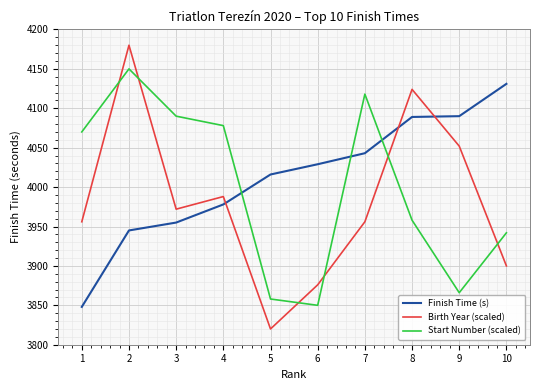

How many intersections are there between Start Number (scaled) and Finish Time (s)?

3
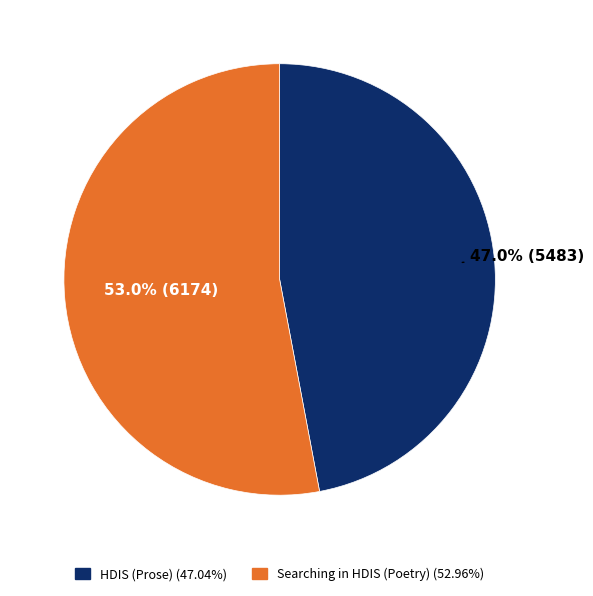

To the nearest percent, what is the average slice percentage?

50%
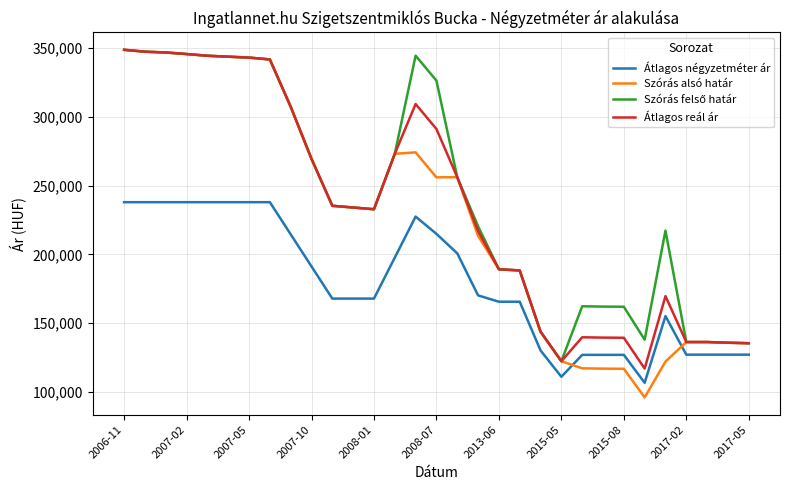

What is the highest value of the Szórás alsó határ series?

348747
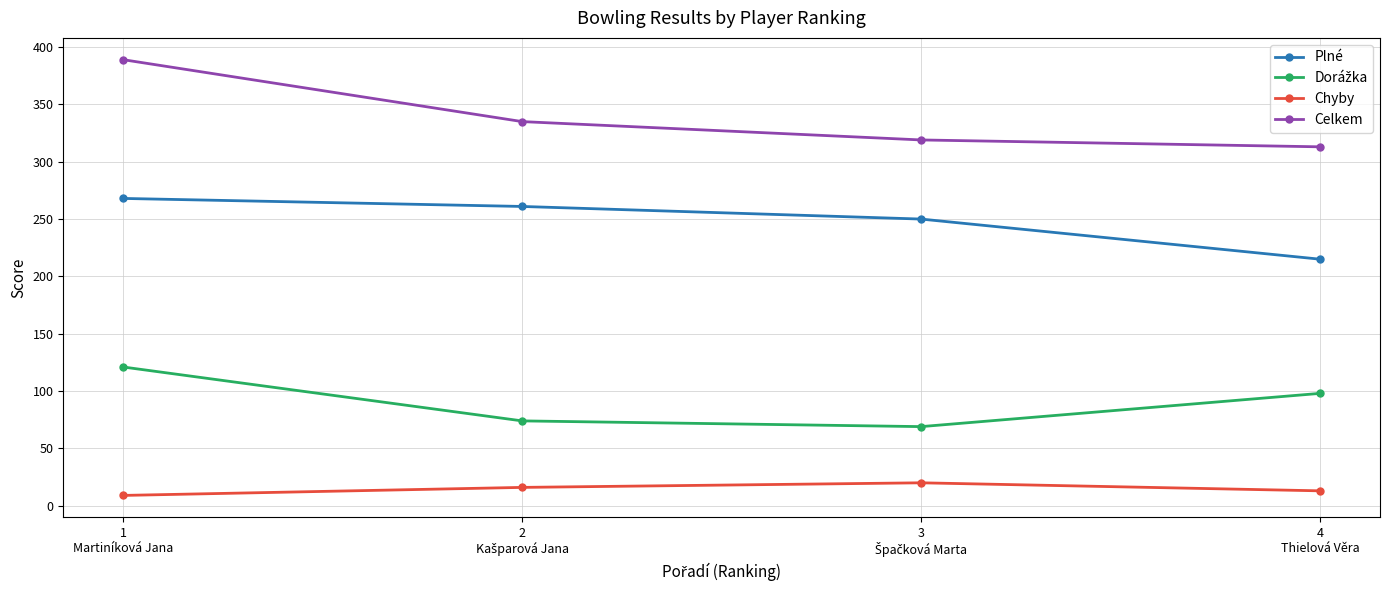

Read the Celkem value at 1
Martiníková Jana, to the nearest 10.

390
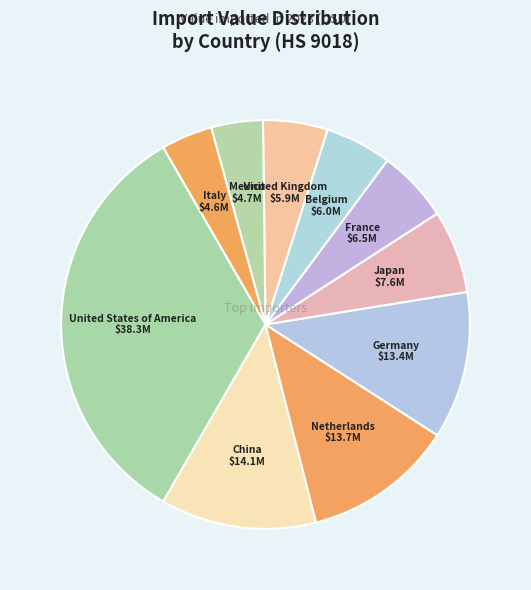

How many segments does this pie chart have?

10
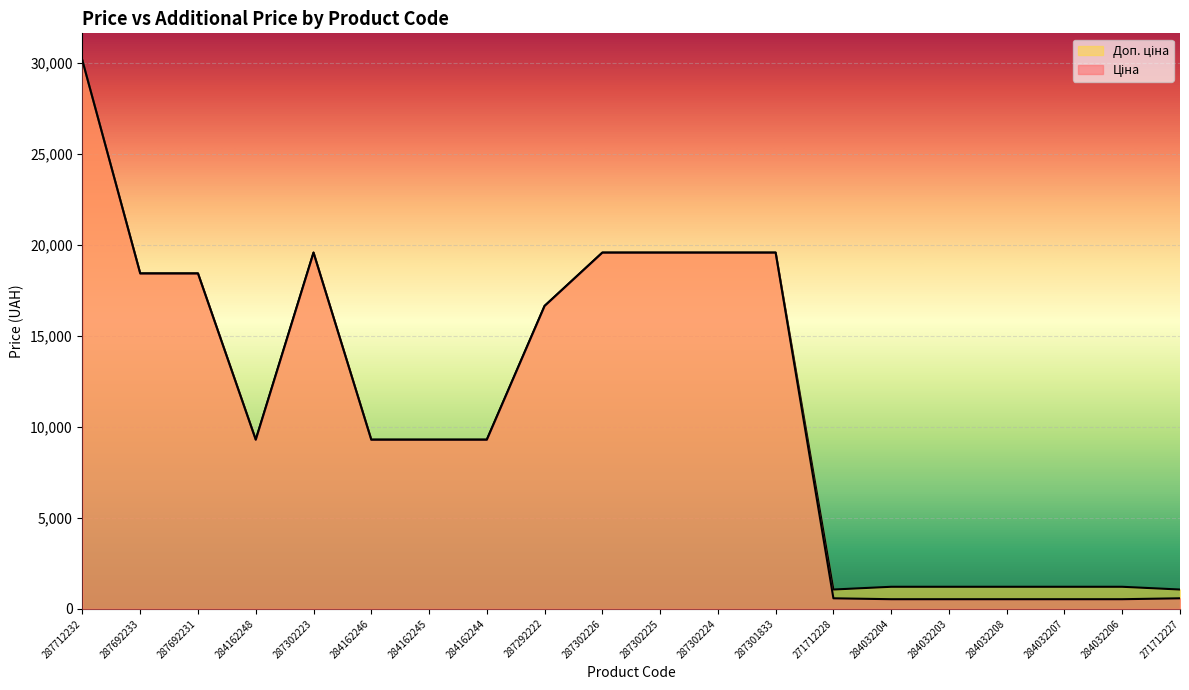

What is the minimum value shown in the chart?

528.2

■ ■ ■ ■

* **任务**
把上面所有记录转换成一个 JSON 字符串列表，每一行对应一个字符串，空行略去。图片不要放进结果。

* **练习答案**
[
  "How many intersections are there between Start Number (scaled) and Finish Time (s)?",
  "3",
  "To the nearest percent, what is the average slice percentage?",
  "50%",
  "What is the highest value of the Szórás alsó határ series?",
  "348747",
  "Read the Celkem value at 1",
  "Martiníková Jana, to the nearest 10.",
  "390",
  "How many segments does this pie chart have?",
  "10",
  "What is the minimum value shown in the chart?",
  "528.2"
]